PIMCO bond guru Bill Gross says the U.S. needs to close its “fiscal gap” quickly, or risk a Greece-like debt crisis.
In his latest investment commentary, Gross says that he doesn’t think “Armageddon is … around the corner. I don’t believe in the imminent demise of the U.S. economy and its financial markets.” But, he says, he’s afraid. He points to reports from the International Monetary Fund, Congressional Budget Office, and Bank of International Settlements that all paint a dark picture for the U.S. debt situation. “What they’re saying is that when it comes to debt and to the prospects for future debt, the U.S. is no ‘clean dirty shirt’”, Gross asys. “The U.S., in fact, is a serial offender, an addict whose habit extends beyond weed or cocaine and who frequently pleasures itself with budgetary crystal meth. Uncle Sam’s habit, say these respected agencies, will be a hard (and dangerous) one to break.”

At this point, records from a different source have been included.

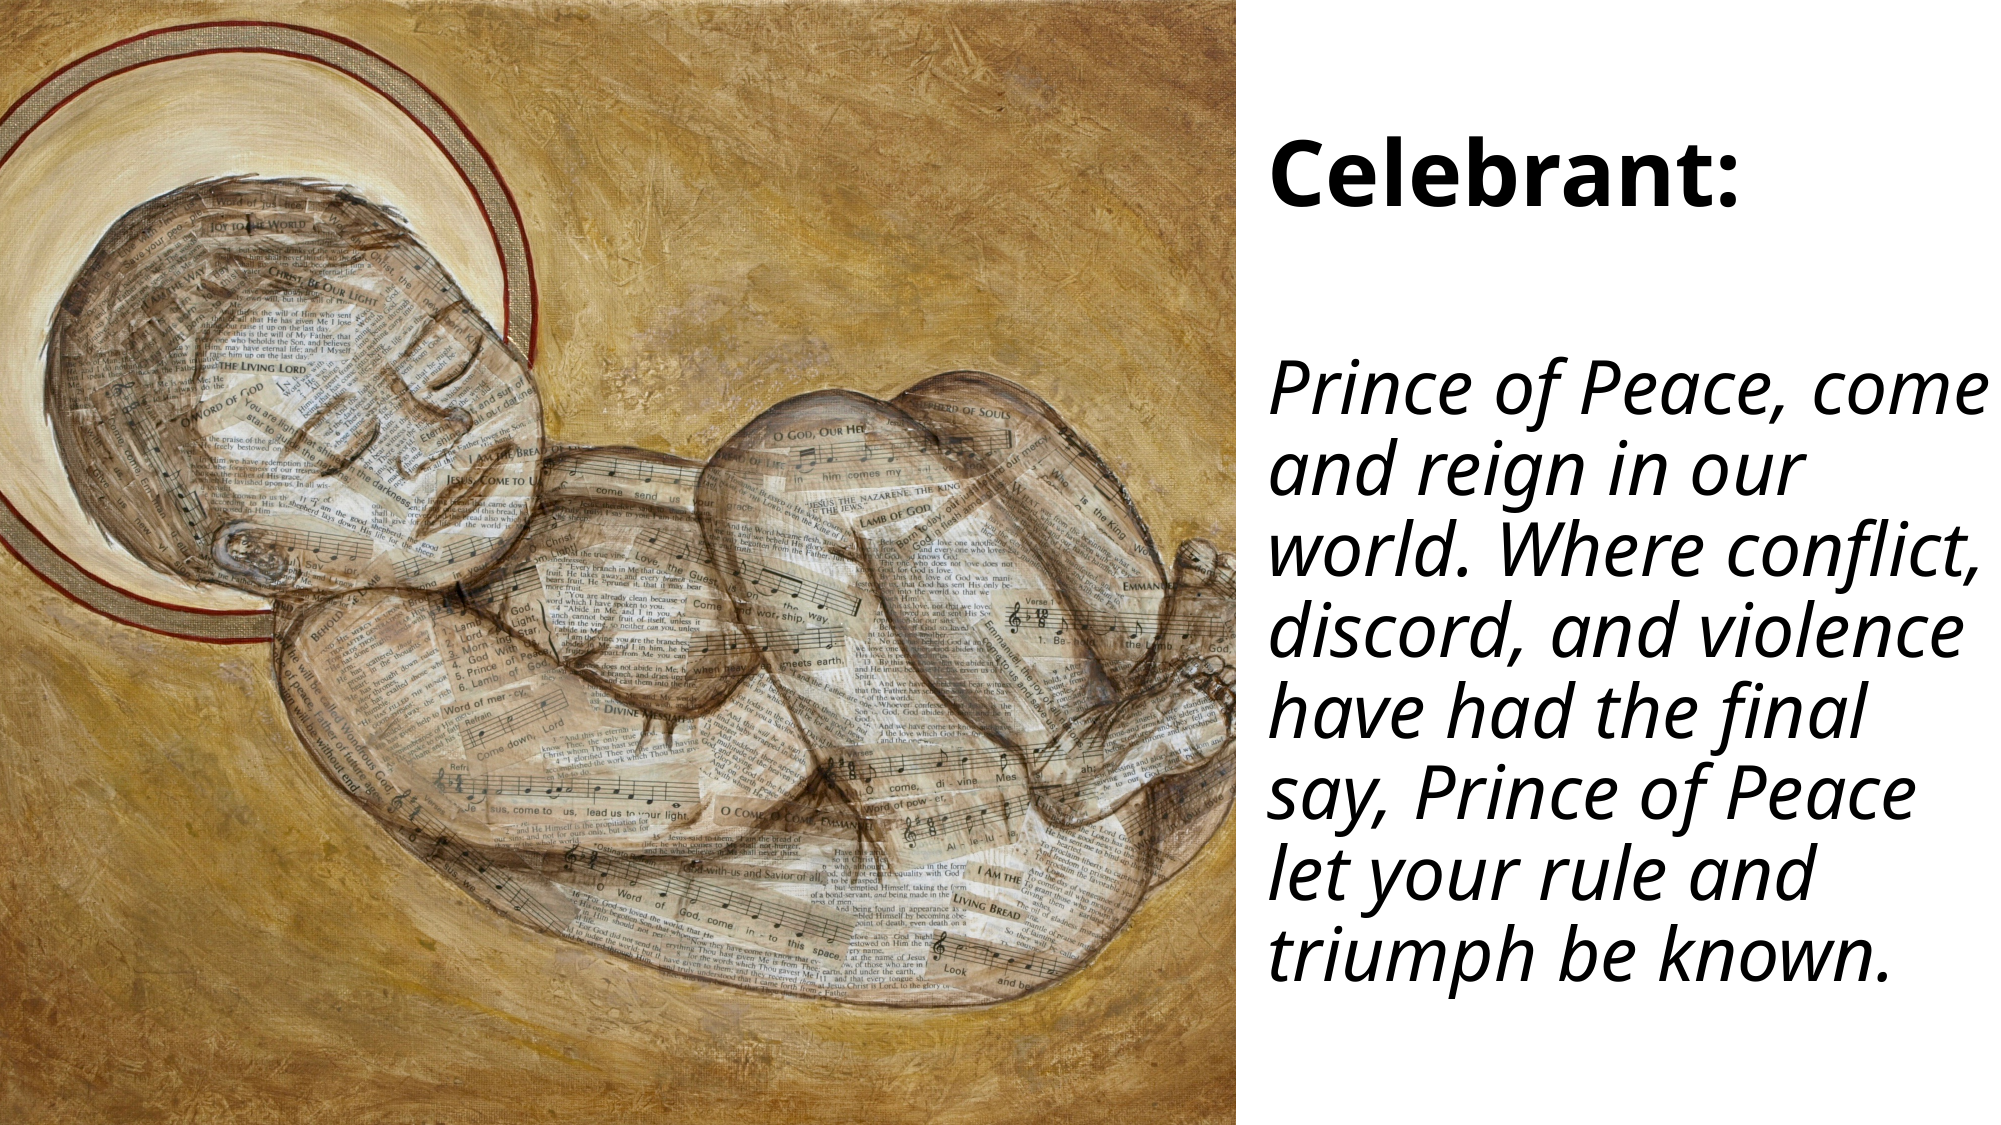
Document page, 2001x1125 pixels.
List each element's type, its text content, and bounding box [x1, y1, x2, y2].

text_box Celebrant: Prince of Peace, come and reign in our world. Where conflict, discord, and violence have had the final say, Prince of Peace let your rule and triumph be known. [1252, 63, 2000, 1062]
picture [0, 0, 1236, 1125]
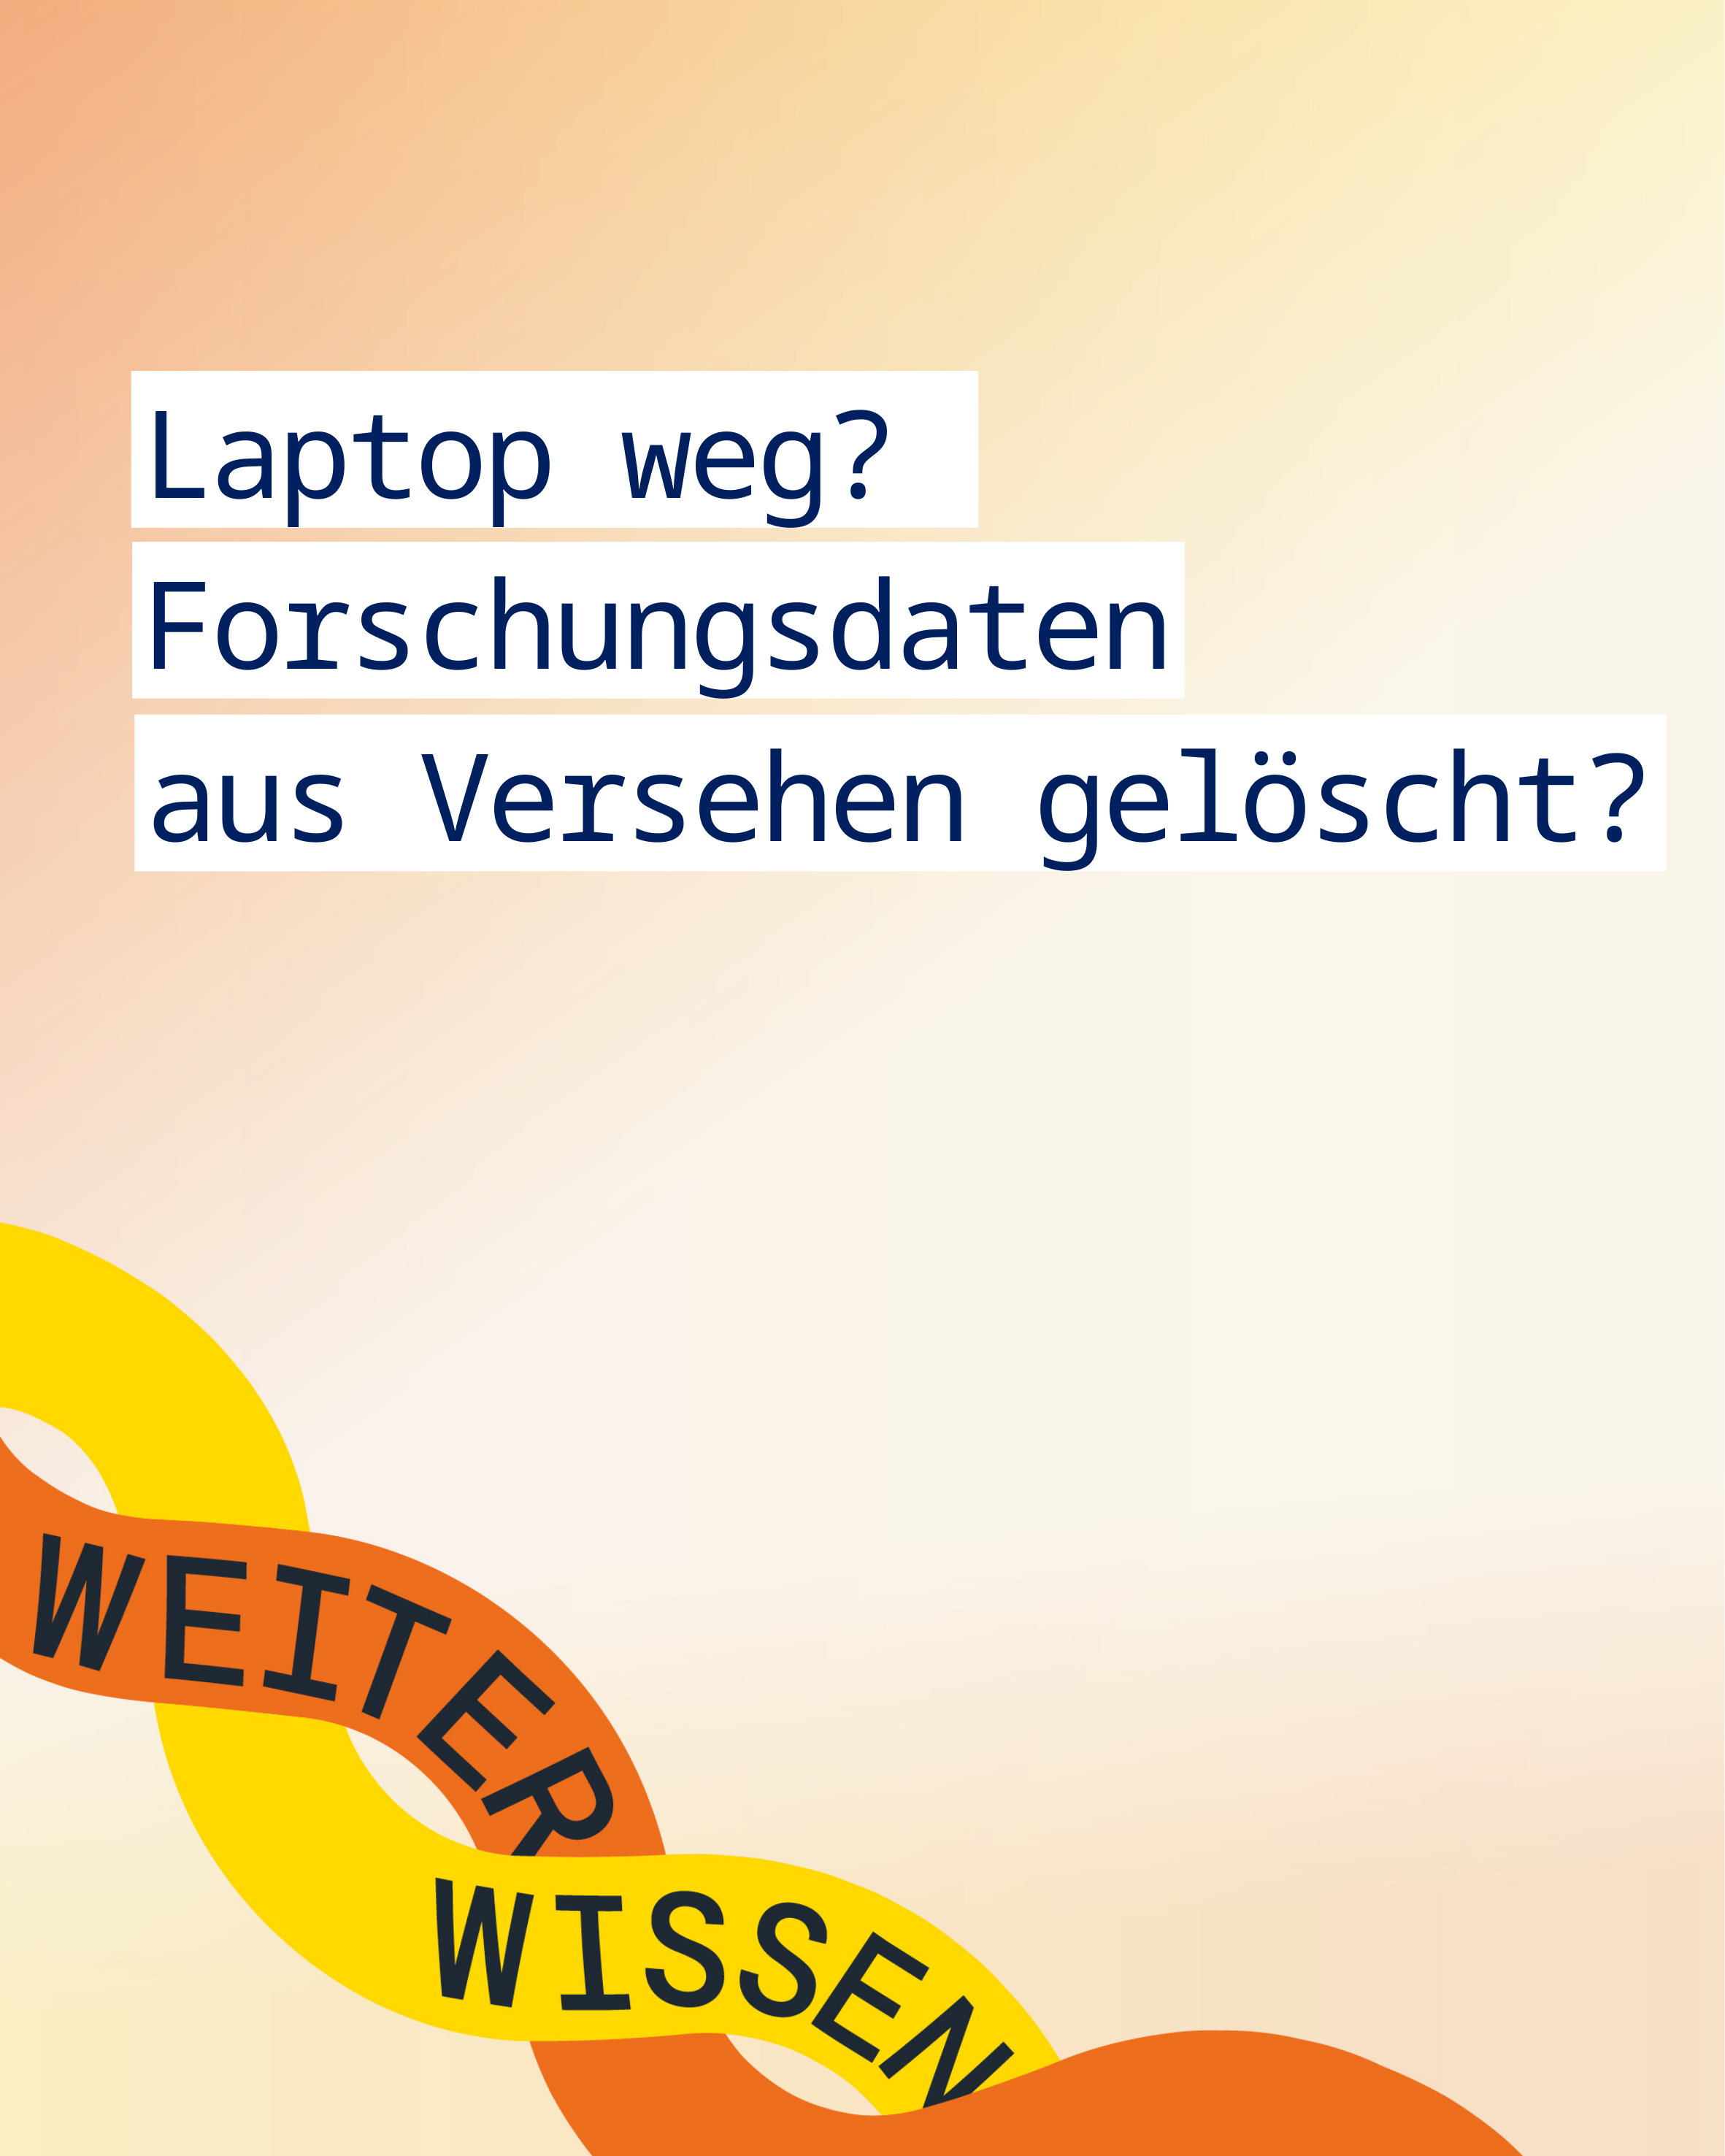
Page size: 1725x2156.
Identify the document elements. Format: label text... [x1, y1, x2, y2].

picture [0, 0, 1725, 2156]
text_box Laptop weg? [131, 371, 979, 528]
text_box aus Versehen gelöscht? [134, 714, 1667, 872]
text_box Forschungsdaten [132, 542, 1186, 699]
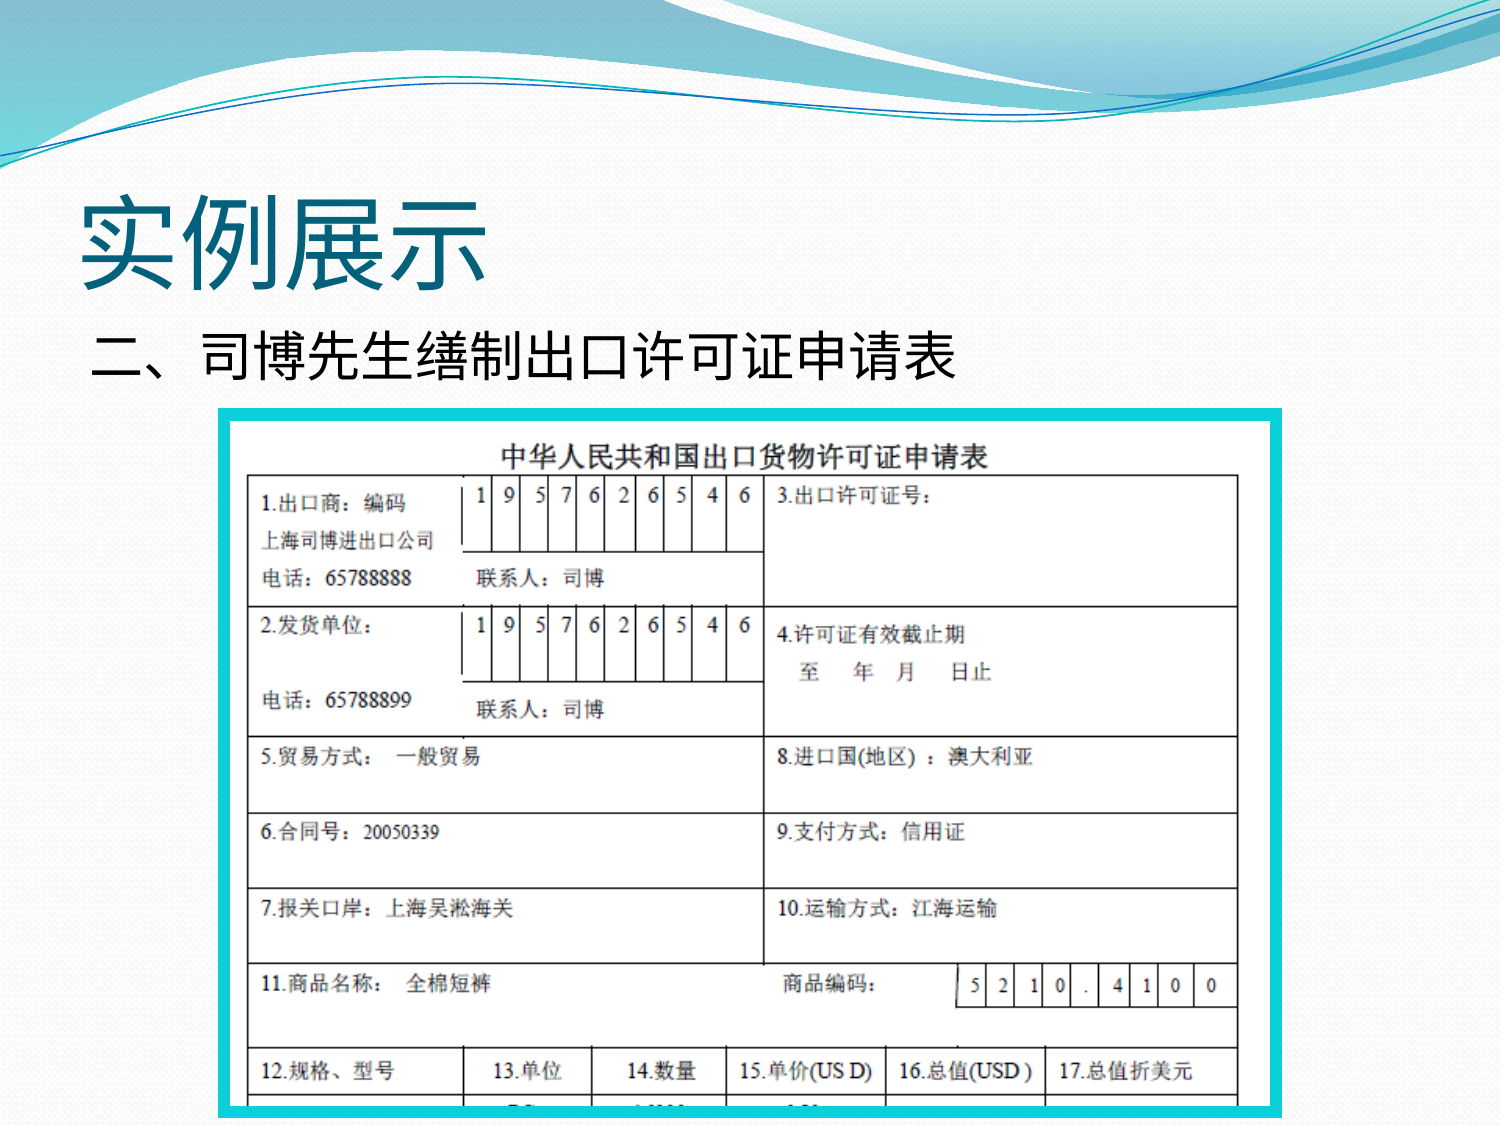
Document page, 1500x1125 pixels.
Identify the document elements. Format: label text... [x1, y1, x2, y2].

list 二、司博先生缮制出口许可证申请表 [75, 314, 1069, 1043]
title 实例展示 [75, 115, 1425, 303]
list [229, 420, 1270, 1107]
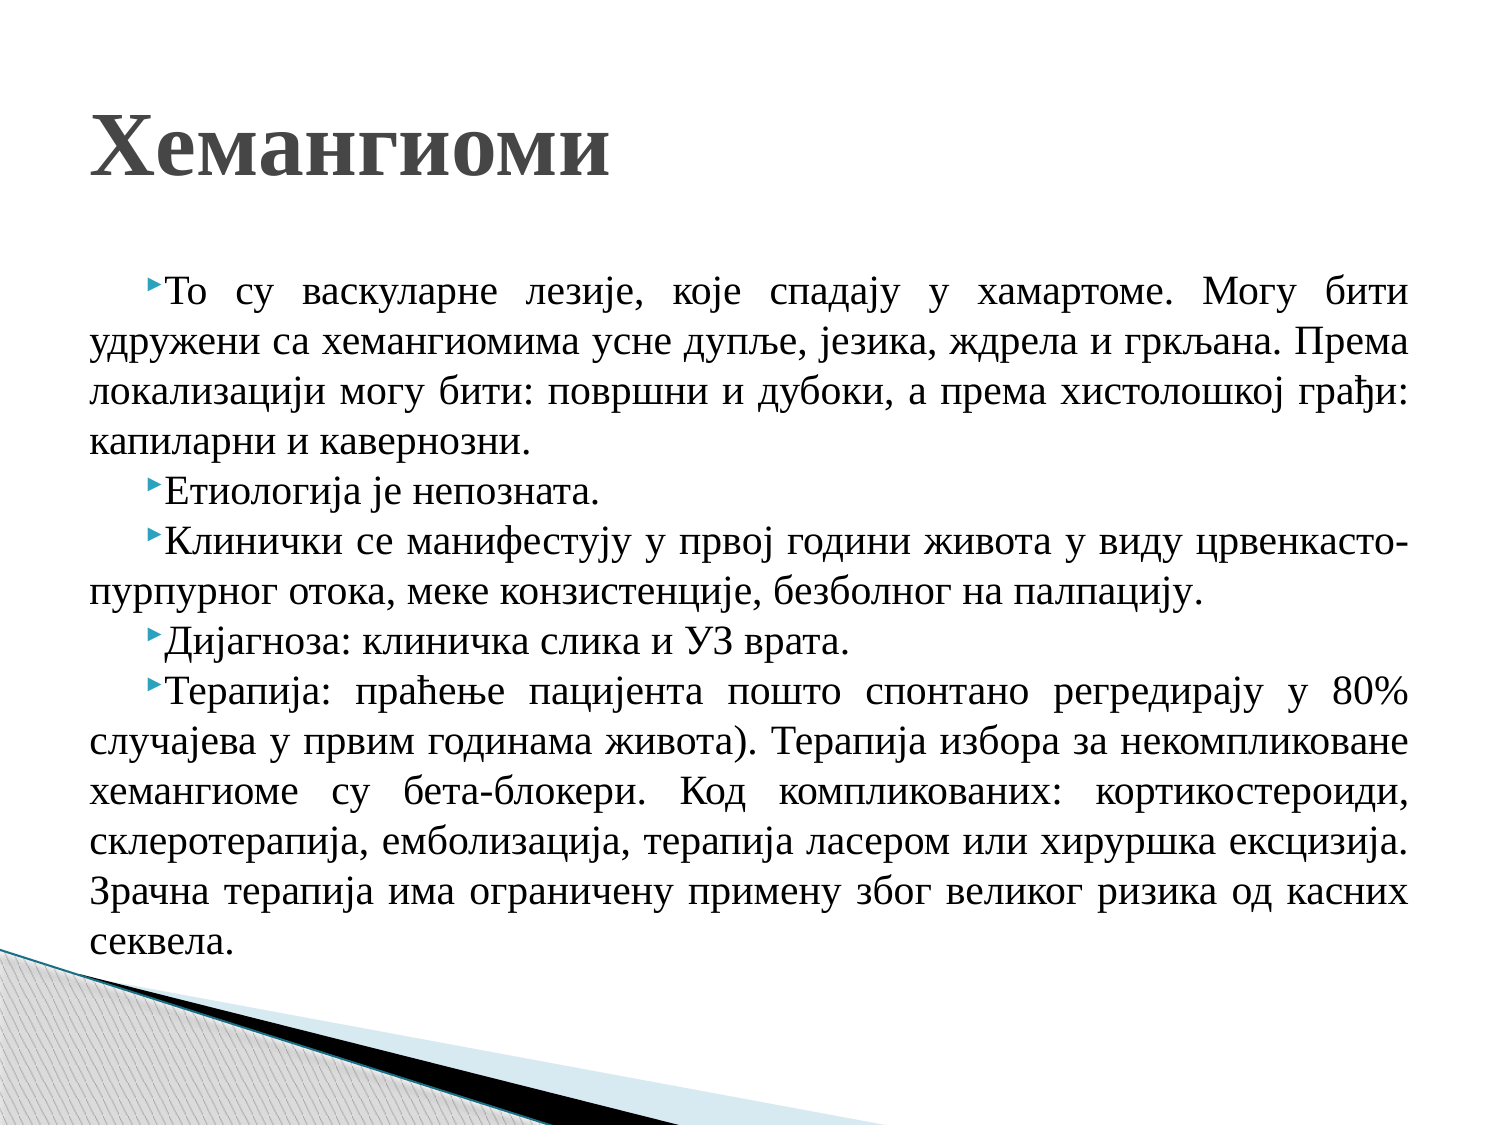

On average, Gross says, the three studies suggest the U.S. must cut its fiscal gap — which unlike the “deficit” includes future estimated entitlements like Medicare and Social Security — by 11% of GDP over the next five to 10 years. That means spending cuts and taxes of $1.6 trillion per year — about four times what the failed Congressional Super Committee was considering.
Gross says that if the U.S. doesn’t get things under control, it risks losing its status as the top destination for global capital and could undergo irreparable harm. “Unless we begin to close this gap, then the inevitable result will be that our debt/GDP ratio will continue to rise, the Fed would print money to pay for the deficiency, inflation would follow and the dollar would inevitably decline,” he says. “Bonds would be burned to a crisp and stocks would certainly be singed; only gold and real assets would thrive.”